New Zero-day exploit reportedly found affecting Linux/Android (CVE-2016-0728)

It has been patched already.

Quoting the article:

[...] "Yevgeny Pats discovered that the session keyring implementation in the Linux kernel did not properly reference count when joining an existing session keyring. A local attacker could use this to cause a denial of service (system crash) or possibly execute arbitrary code with administrative privileges," reads today's Ubuntu Security Notice USN-2872-1 for Ubuntu 15.10. [...]

and

[...] patches are now available for the Ubuntu 15.10 (Wily Werewolf), Ubuntu 15.04 (Vivid Vervet), and Ubuntu 14.04 LTS (Trusty Tahr) distributions. [...]

and

[...] you are urged to upgrade the kernel packages to linux-image-4.2.0-25 (4.2.0-25.30) for Ubuntu 15.10 (Wily Werewolf), linux-image-4.2.0-1020-raspi2 4.2.0-1020.27 for Ubuntu 15.10 (Raspberry Pi 2), linux-image-3.19.0-47 (3.19.0-47.53) for Ubuntu 15.04 (Vivid Vervet), and linux-image-3.13.0-76 (3.13.0-76.120) for Ubuntu 14.04 LTS (Trusty Tahr). [...]

So users of the patched releases (15.10 / 15.04 / 14.04, and according to Canonical also 12.04) may (and should) upgrade right away by running:

sudo apt-get update && sudo apt-get dist-upgrade

and rebooting the computer afterwards.


Just complementing @kos's nice answer:

The Zero day exploit (CVE-2016-0728) was found by the researchers at Perception Point.

It was introduced in 3.8 Vanilla Kernel.
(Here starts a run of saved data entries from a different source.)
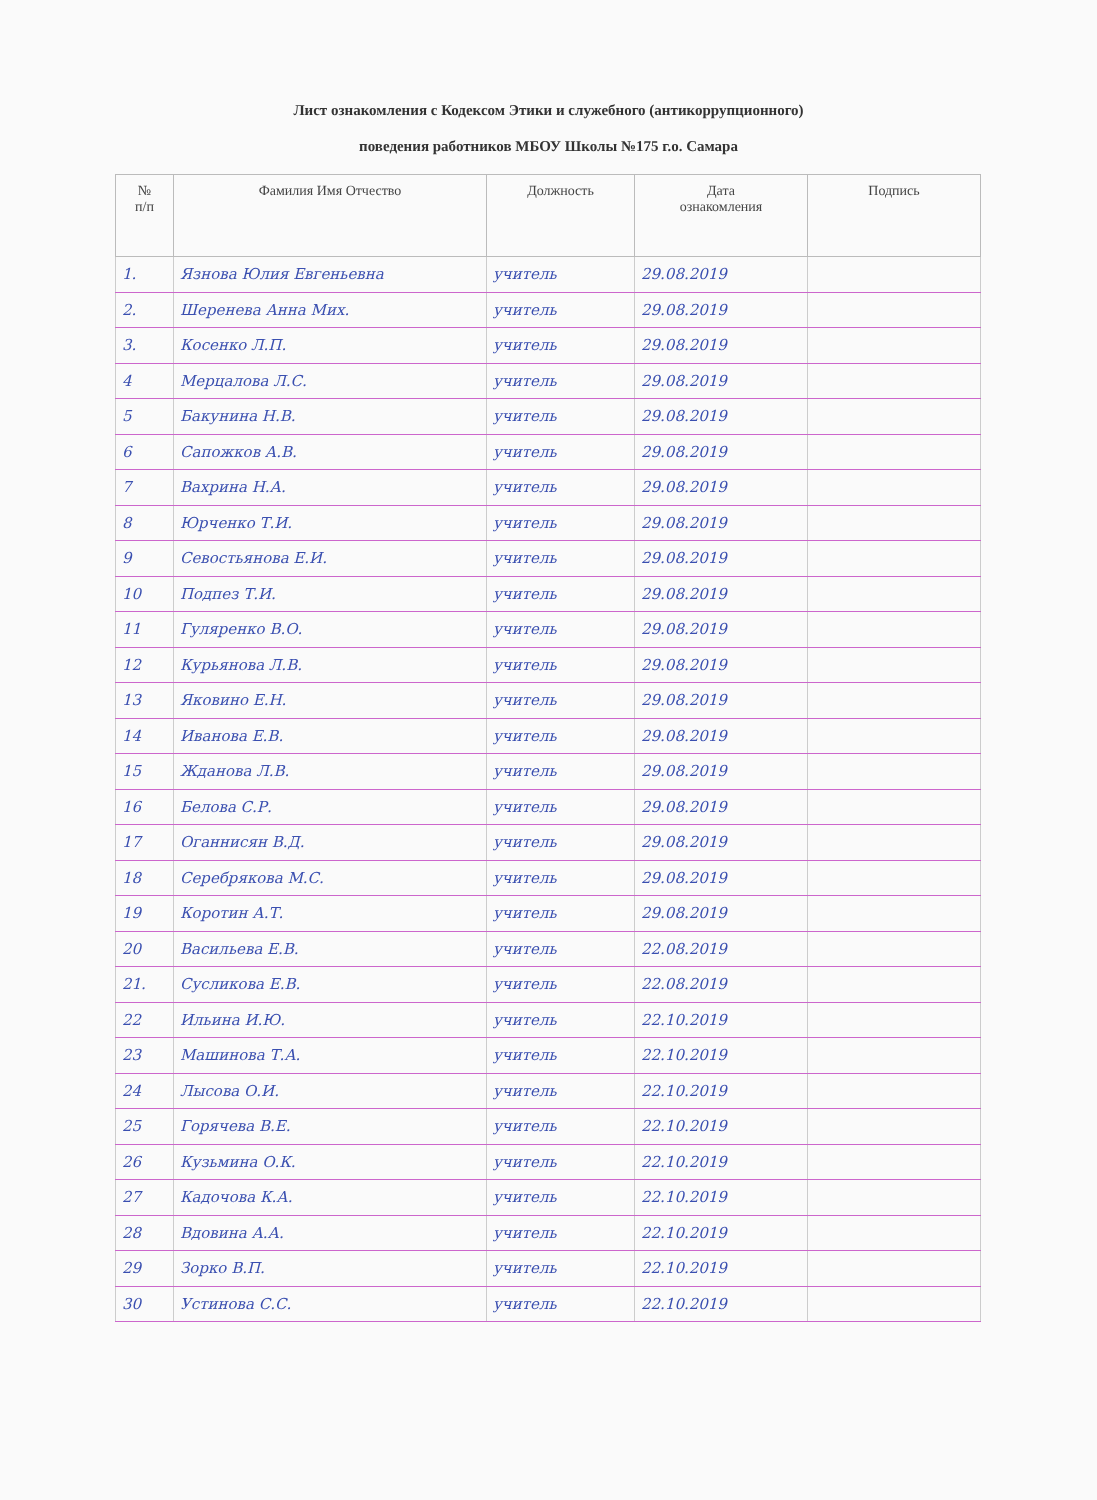Лист ознакомления с Кодексом Этики и служебного (антикоррупционного)
поведения работников МБОУ Школы №175 г.о. Самара
| № п/п | Фамилия Имя Отчество | Должность | Дата ознакомления | Подпись |
| --- | --- | --- | --- | --- |
| 1. | Язнова Юлия Евгеньевна | учитель | 29.08.2019 | |
| 2. | Шеренева Анна Мих. | учитель | 29.08.2019 | |
| 3. | Косенко Л.П. | учитель | 29.08.2019 | |
| 4 | Мерцалова Л.С. | учитель | 29.08.2019 | |
| 5 | Бакунина Н.В. | учитель | 29.08.2019 | |
| 6 | Сапожков А.В. | учитель | 29.08.2019 | |
| 7 | Вахрина Н.А. | учитель | 29.08.2019 | |
| 8 | Юрченко Т.И. | учитель | 29.08.2019 | |
| 9 | Севостьянова Е.И. | учитель | 29.08.2019 | |
| 10 | Подпез Т.И. | учитель | 29.08.2019 | |
| 11 | Гуляренко В.О. | учитель | 29.08.2019 | |
| 12 | Курьянова Л.В. | учитель | 29.08.2019 | |
| 13 | Яковино Е.Н. | учитель | 29.08.2019 | |
| 14 | Иванова Е.В. | учитель | 29.08.2019 | |
| 15 | Жданова Л.В. | учитель | 29.08.2019 | |
| 16 | Белова С.Р. | учитель | 29.08.2019 | |
| 17 | Оганнисян В.Д. | учитель | 29.08.2019 | |
| 18 | Серебрякова М.С. | учитель | 29.08.2019 | |
| 19 | Коротин А.Т. | учитель | 29.08.2019 | |
| 20 | Васильева Е.В. | учитель | 22.08.2019 | |
| 21. | Сусликова Е.В. | учитель | 22.08.2019 | |
| 22 | Ильина И.Ю. | учитель | 22.10.2019 | |
| 23 | Машинова Т.А. | учитель | 22.10.2019 | |
| 24 | Лысова О.И. | учитель | 22.10.2019 | |
| 25 | Горячева В.Е. | учитель | 22.10.2019 | |
| 26 | Кузьмина О.К. | учитель | 22.10.2019 | |
| 27 | Кадочова К.А. | учитель | 22.10.2019 | |
| 28 | Вдовина А.А. | учитель | 22.10.2019 | |
| 29 | Зорко В.П. | учитель | 22.10.2019 | |
| 30 | Устинова С.С. | учитель | 22.10.2019 | |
So the Ubuntu releases using kernel versions 3.8 or later are vulnerable. As @kos already mentioned, on a supported release you can just upgrade the kernel to install the patch:

sudo apt-get update && sudo apt-get dist-upgrade

How to Check the Vulenerability (taken from here):

Install libkeyutils-dev:

sudo apt-get install libkeyutils-dev

Copy this C program from github, written by the Perception Point team to test the exploit.

Save the codes in a file e.g. test_2016_0728.c and compile:

gcc test_2016_0728.c -o test_2016_0728 -lkeyutils -Wall

Run the compiled program as normal user:

./test_2016_0728 -PP1

It would take some time, if your kernel is vulnerable after the completion of the program you will see that your privilege has been escalated i.e. you have become root.